_ASSIGNMENT_
Reproduce the source text of each of the following entries verbatim.

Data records
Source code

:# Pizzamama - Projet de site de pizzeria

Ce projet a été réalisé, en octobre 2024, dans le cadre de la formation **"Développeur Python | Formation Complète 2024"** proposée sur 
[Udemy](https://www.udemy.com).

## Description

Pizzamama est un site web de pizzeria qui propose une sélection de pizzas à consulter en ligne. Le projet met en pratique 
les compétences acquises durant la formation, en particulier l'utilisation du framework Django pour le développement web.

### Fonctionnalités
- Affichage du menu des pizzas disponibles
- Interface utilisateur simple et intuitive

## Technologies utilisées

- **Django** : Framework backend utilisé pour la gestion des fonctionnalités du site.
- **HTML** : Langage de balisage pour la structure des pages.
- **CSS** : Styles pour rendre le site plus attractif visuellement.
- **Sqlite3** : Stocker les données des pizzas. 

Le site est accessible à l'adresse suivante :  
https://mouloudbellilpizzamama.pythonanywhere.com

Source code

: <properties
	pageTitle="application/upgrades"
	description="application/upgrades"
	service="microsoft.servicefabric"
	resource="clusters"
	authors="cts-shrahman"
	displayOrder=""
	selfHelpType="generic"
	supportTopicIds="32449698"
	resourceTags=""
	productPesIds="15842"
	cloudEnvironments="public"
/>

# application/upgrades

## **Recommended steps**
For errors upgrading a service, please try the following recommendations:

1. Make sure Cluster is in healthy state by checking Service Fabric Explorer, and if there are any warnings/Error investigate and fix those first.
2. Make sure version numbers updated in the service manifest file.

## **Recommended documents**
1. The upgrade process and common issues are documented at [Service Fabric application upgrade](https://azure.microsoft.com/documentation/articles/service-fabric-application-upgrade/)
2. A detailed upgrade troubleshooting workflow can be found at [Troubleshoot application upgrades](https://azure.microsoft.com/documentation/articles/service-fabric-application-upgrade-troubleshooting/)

_OUTPUT OF THE TASK_
Source code

:# Pizzamama - Projet de site de pizzeria

Ce projet a été réalisé, en octobre 2024, dans le cadre de la formation **"Développeur Python | Formation Complète 2024"** proposée sur 
[Udemy](https://www.udemy.com).

## Description

Pizzamama est un site web de pizzeria qui propose une sélection de pizzas à consulter en ligne. Le projet met en pratique 
les compétences acquises durant la formation, en particulier l'utilisation du framework Django pour le développement web.

### Fonctionnalités
- Affichage du menu des pizzas disponibles
- Interface utilisateur simple et intuitive

## Technologies utilisées

- **Django** : Framework backend utilisé pour la gestion des fonctionnalités du site.
- **HTML** : Langage de balisage pour la structure des pages.
- **CSS** : Styles pour rendre le site plus attractif visuellement.
- **Sqlite3** : Stocker les données des pizzas. 

Le site est accessible à l'adresse suivante :  
https://mouloudbellilpizzamama.pythonanywhere.com

Source code

: <properties
	pageTitle="application/upgrades"
	description="application/upgrades"
	service="microsoft.servicefabric"
	resource="clusters"
	authors="cts-shrahman"
	displayOrder=""
	selfHelpType="generic"
	supportTopicIds="32449698"
	resourceTags=""
	productPesIds="15842"
	cloudEnvironments="public"
/>

# application/upgrades

## **Recommended steps**
For errors upgrading a service, please try the following recommendations:

1. Make sure Cluster is in healthy state by checking Service Fabric Explorer, and if there are any warnings/Error investigate and fix those first.
2. Make sure version numbers updated in the service manifest file.

## **Recommended documents**
1. The upgrade process and common issues are documented at [Service Fabric application upgrade](https://azure.microsoft.com/documentation/articles/service-fabric-application-upgrade/)
2. A detailed upgrade troubleshooting workflow can be found at [Troubleshoot application upgrades](https://azure.microsoft.com/documentation/articles/service-fabric-application-upgrade-troubleshooting/)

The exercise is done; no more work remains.